We know that the family is the ground in which a spiritually healthy civilisation may flourish and grow. Not only is it the best framework for human development as it gives a background of love and security, but it also reflects the divine reality. That is why the devil has relentlessly attacked it, usually in the name of a spurious higher ideal. Feminism is intrinsically destructive of the family because it sacrifices the family, of which the mother should be the heart, to personal ambition. So once again, it is about power not love.


The feminist revolution may seem reasonable if one has adopted a materialistic worldview but, when you understand its effects on society and individuals, it is highly corrosive spiritually.
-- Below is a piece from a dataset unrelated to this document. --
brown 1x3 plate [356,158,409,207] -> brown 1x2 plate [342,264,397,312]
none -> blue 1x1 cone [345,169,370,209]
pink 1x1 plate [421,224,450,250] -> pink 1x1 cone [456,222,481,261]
However, men must accept that if the masculine sex had been true to its (rightful) position of spiritual authority and leadership, and if it had not abused its power, then feminism would have had no soil in which to grow. It is no coincidence that the female revolt against the male followed the male revolt against God. Men cannot blame women for this. By not living up to their responsibility, they have helped bring this situation about, though it has certainly been encouraged by the dark powers who, among other things, have promoted the illusion that one is somehow less valid a person as a wife or mother than as a unit of economic productivity. Only a materialistic age like ours could believe such an idea.


If you see yourself as both a spiritual person and a feminist you should consider the following. Feminism arose from a materialistic conception of what a human being is. It has no proper spiritual basis to it. Certainly, people have created a modern feminist spirituality put together by human beings from various sources including paganism (as understood in the 20th century), left wing ideology and occultism (as understood in the 20th century), but this has no grounding in any revelation or divinely inspired truth. It has been manufactured by human beings who have largely projected their own desires onto the spiritual world. (Other forms of spirituality do this as well, of course.) This is not to dispute that the universe is constructed from the interaction of complementary, masculine and feminine, principles but feminist spirituality has no real sense of transcendence, reducing the spiritual to the merely supernatural and then seeing the supernatural largely in terms of the natural.
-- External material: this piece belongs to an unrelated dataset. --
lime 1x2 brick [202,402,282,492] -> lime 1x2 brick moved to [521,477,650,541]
A piece like this that criticises feminism might seem, to those who see things as they want to see them, to be criticising women. Of course, it's not. What it is criticising is that which attempts to destroy the idea of the masculine and the feminine as divine realities, each with its own role in the scheme of things, and which seeks to remake reality according to a corrupt agenda of a false equality. As so many people have pointed out, feminism is actually anti-feminine so the most you could say about this piece is that it criticises not women but female egotism and the search for power for which feminism is often an excuse and a front. Is that criticism a bad or a necessary thing? Bad, if you think there is no such thing as female egotism, necessary if you think it exists but is largely unacknowledged. 

But basically, like much that I write, this article is intended to point to the anti-spiritual nature of modernity of which feminism is merely a subset, albeit an important one. It is one more thing to be thrown off before true spiritual awakening can occur.


Concluding Note: I think it worth adding to this piece a comment I made on one of Bruce Charlton's recent posts on a similar subject which is that feminism was initially a good thing, in that it sought to restore a proper complementarity between the sexes, but it was soon misinterpreted as the search for equality and then twisted further into the quest for power. So there was at the beginning an evolutionary impulse behind it but human ego and, very probably, demonic distortion rapidly muddied its waters and misdirected its course.